- What you are asked to do -
Your job is to retype all of the data word for word, leaving every image out.

- Information given -
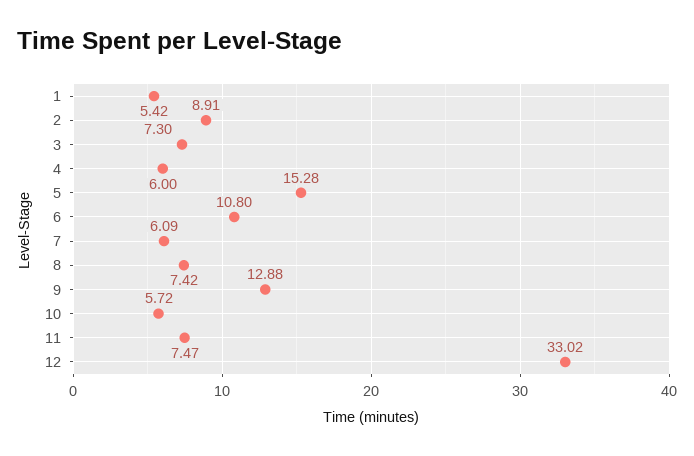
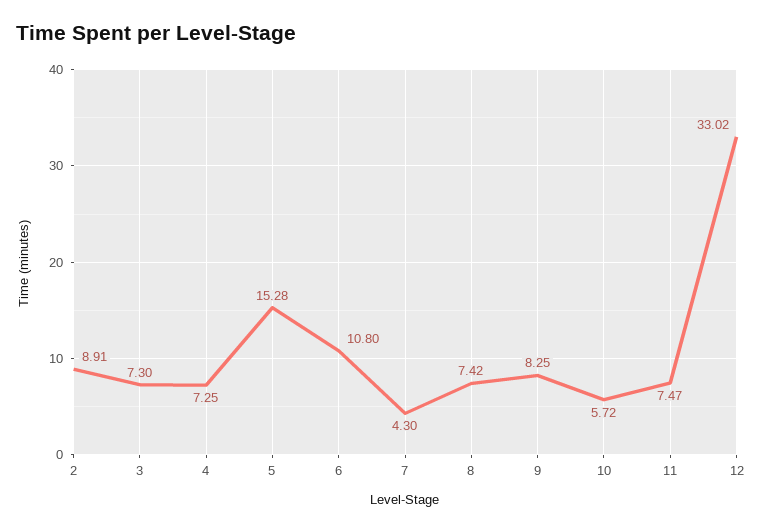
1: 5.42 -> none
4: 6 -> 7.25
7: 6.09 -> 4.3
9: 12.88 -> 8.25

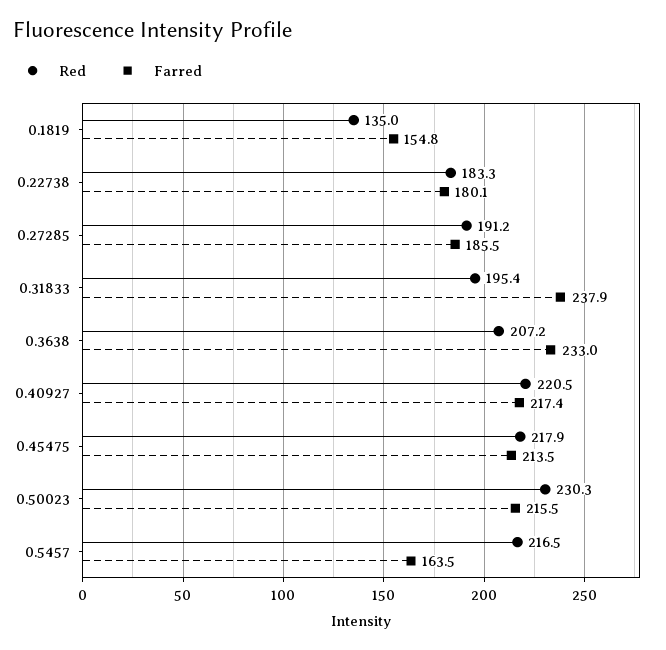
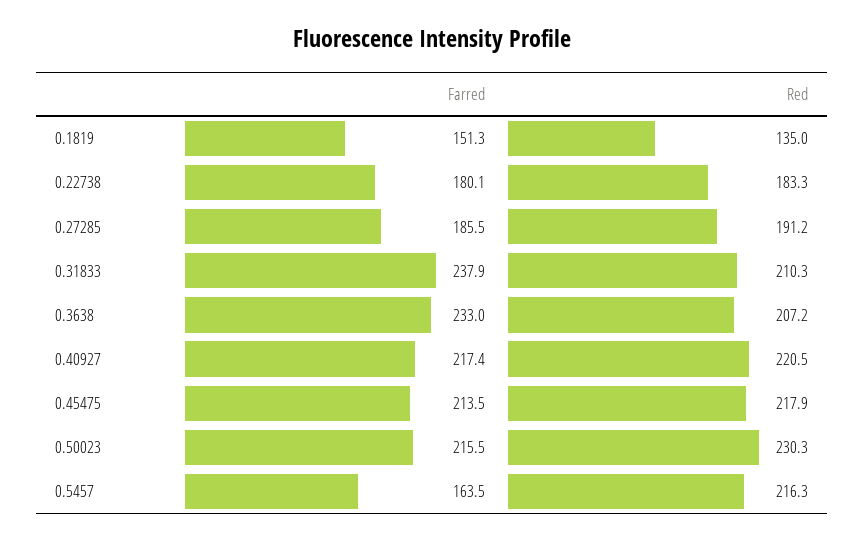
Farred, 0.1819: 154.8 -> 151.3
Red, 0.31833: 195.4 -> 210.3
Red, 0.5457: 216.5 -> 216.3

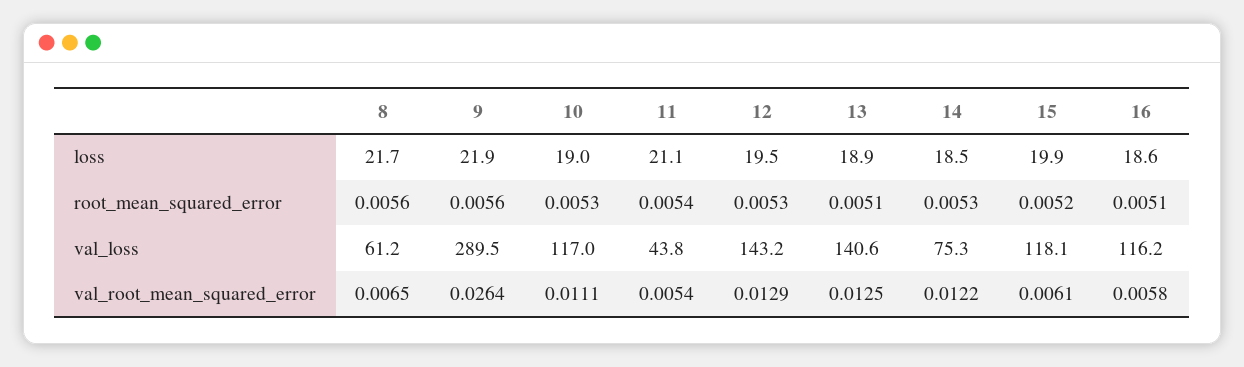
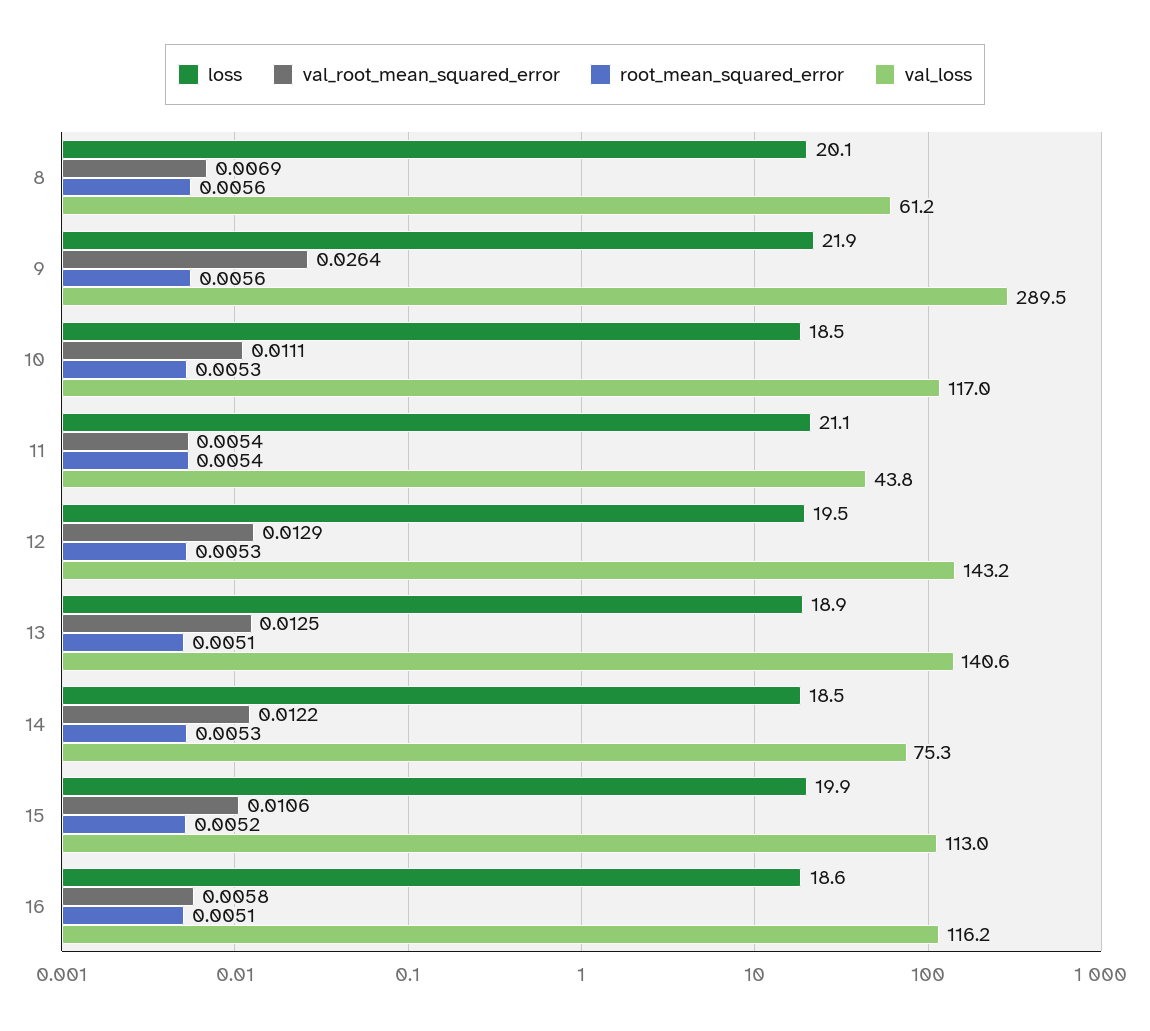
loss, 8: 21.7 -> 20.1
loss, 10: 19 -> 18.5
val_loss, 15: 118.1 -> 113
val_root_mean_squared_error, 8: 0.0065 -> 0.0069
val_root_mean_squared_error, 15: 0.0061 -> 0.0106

- Answer section -
1: 5.42 -> none
4: 6 -> 7.25
7: 6.09 -> 4.3
9: 12.88 -> 8.25

Farred, 0.1819: 154.8 -> 151.3
Red, 0.31833: 195.4 -> 210.3
Red, 0.5457: 216.5 -> 216.3

loss, 8: 21.7 -> 20.1
loss, 10: 19 -> 18.5
val_loss, 15: 118.1 -> 113
val_root_mean_squared_error, 8: 0.0065 -> 0.0069
val_root_mean_squared_error, 15: 0.0061 -> 0.0106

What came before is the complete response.